Extracted records
+++
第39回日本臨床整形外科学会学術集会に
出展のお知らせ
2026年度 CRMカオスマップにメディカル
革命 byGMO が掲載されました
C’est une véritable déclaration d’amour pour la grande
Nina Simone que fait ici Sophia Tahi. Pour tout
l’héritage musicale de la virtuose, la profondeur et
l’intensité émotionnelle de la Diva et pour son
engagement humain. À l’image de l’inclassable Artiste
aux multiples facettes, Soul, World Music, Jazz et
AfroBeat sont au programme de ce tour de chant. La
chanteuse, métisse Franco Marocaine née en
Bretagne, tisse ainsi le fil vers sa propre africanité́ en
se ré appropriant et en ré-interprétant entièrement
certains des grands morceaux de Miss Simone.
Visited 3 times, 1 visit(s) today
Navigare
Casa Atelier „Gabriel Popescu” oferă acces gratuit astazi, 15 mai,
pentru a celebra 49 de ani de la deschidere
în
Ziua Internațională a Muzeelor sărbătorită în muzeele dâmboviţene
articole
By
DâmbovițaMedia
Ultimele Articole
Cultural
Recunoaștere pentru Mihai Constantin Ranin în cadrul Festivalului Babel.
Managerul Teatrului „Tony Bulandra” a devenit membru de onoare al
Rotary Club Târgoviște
+++
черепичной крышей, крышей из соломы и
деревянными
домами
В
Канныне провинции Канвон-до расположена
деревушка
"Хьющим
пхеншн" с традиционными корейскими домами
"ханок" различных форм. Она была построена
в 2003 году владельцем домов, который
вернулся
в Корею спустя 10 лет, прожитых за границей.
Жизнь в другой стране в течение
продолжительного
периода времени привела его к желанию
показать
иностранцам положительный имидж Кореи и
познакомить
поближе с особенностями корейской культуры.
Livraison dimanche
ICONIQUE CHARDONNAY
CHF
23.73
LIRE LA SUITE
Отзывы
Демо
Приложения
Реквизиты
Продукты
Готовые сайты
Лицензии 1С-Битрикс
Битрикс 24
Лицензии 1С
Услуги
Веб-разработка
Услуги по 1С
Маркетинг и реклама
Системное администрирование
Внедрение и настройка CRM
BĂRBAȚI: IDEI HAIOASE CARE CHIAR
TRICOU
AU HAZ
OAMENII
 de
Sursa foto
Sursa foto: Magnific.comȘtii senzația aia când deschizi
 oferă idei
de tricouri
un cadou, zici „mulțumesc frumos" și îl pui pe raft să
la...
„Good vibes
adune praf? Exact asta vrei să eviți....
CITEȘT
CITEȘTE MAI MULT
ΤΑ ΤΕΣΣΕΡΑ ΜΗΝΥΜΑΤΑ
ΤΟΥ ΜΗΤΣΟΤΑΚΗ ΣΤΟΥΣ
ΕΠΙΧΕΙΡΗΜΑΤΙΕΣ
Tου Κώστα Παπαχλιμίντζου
+++
### TASK TO COMPLETE:
For the lines above, output exactly those from the line containing "DâmbovițaMedia" through the line containing "Rotary Club Târgoviște", and skip the others.

### WRITTEN SOLUTION:
DâmbovițaMedia
Ultimele Articole
Cultural
Recunoaștere pentru Mihai Constantin Ranin în cadrul Festivalului Babel.
Managerul Teatrului „Tony Bulandra” a devenit membru de onoare al
Rotary Club Târgoviște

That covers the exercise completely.